Globalisation makes a more moral society? An excerpt from ‘The Evolution of God’

Globalisation makes a more moral society? An excerpt from ‘The Evolution of God’ June 1, 2009

Robert Wright has a new book coming out, The Evolution of God. If you want to know more about it, Salman Hameed has an excellent round up of reviews.

The Atlantic Monthly has published an excerpt, which takes a look at the origins of Christianity through the lens of the modern marketing industry. It’s quite a cute angle, if all a bit vapid if you look too closely.

But here’s the bit that caught my eye. It’s towards the end, where Wright talks about how moral good emerges from enlightened self interest.

… history expands the range of non-zero-sum relationships—relationships in which two parties can both win if they collaborate, or lose if they don’t.

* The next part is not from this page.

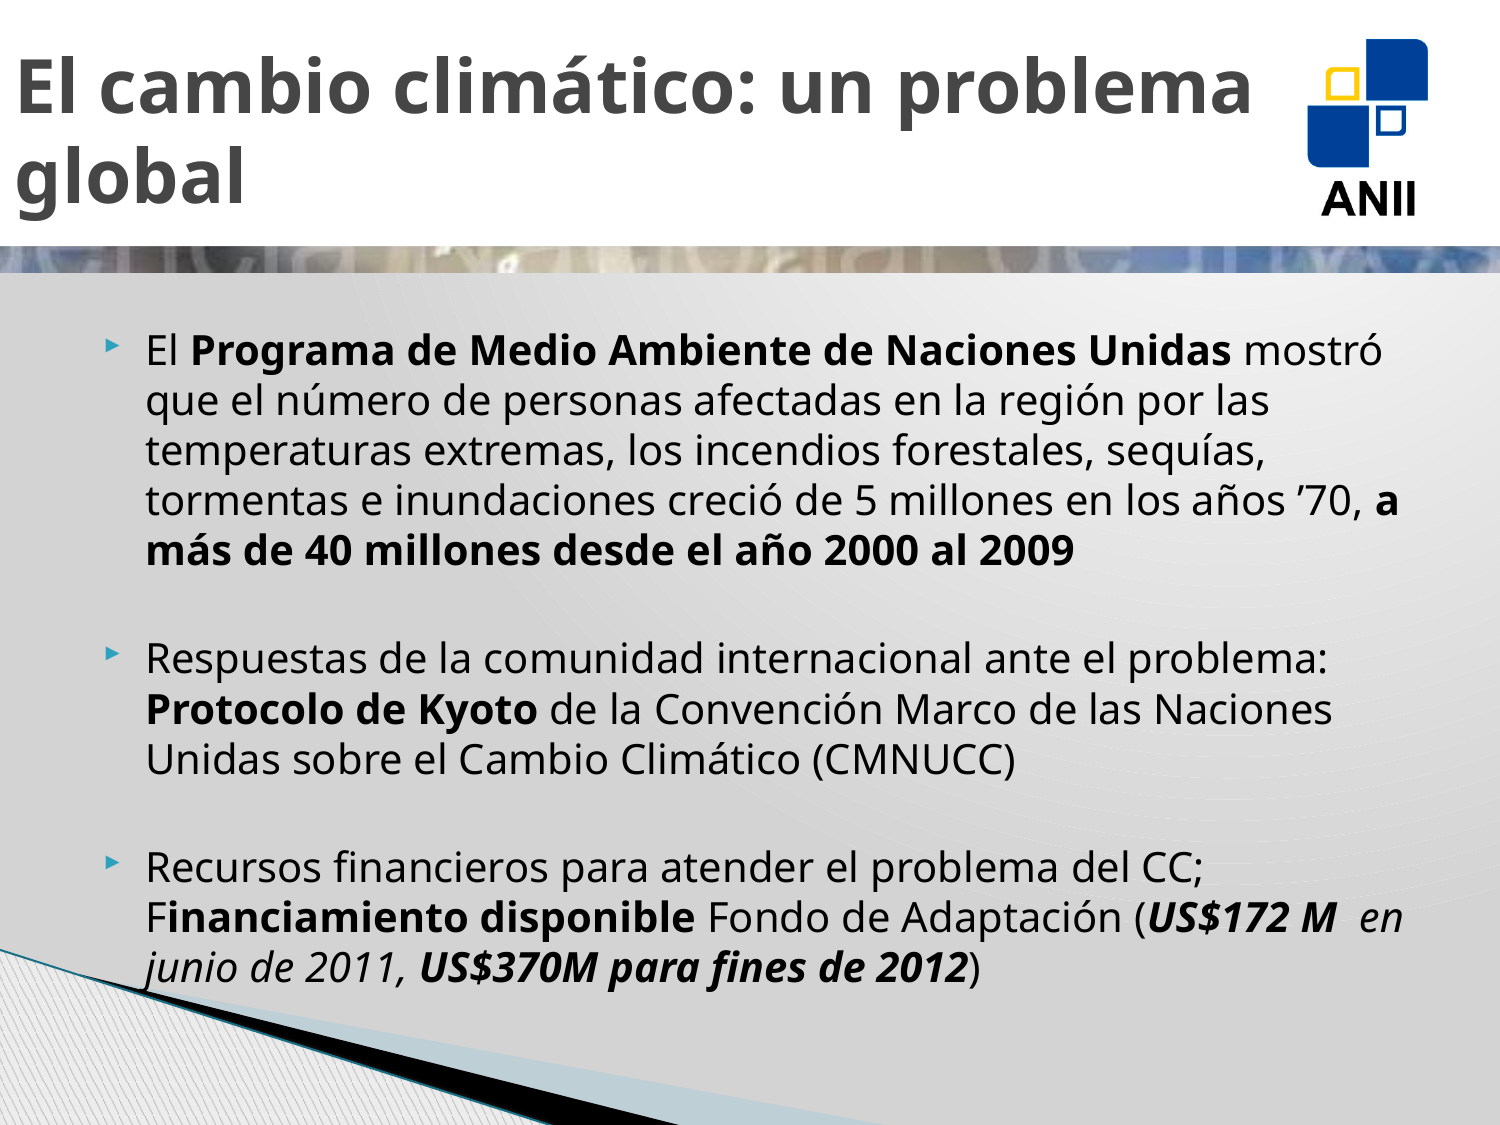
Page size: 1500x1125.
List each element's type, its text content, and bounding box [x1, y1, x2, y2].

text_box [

Technological evolution (wheels, roads, cuneiform, alphabets, trains, microchips) has placed more and more people in non-zero-sum relationship with more and more other people at greater and greater distances—and often across ethnic, national, and religious bounds.

What he’s arguing here is we as a society are more moral these days than we were in the past, even the recent past. And the reason for this is that society is so much more tightly integrated. These days we have so much more to lose, and so much more to gain, by assuming liberty, equality and fraternity.

All this is very relevant to discussion of where morality comes from. Theologians argue that if God does not exist, then there’s no rational basis for morality. Clearly, that’s not the case.

And if Wright is right, then not only can morality be supported without recourse to God, but our moral society grew naturally from the rational application of common sense. Religion bought into this, but didn’t originate it.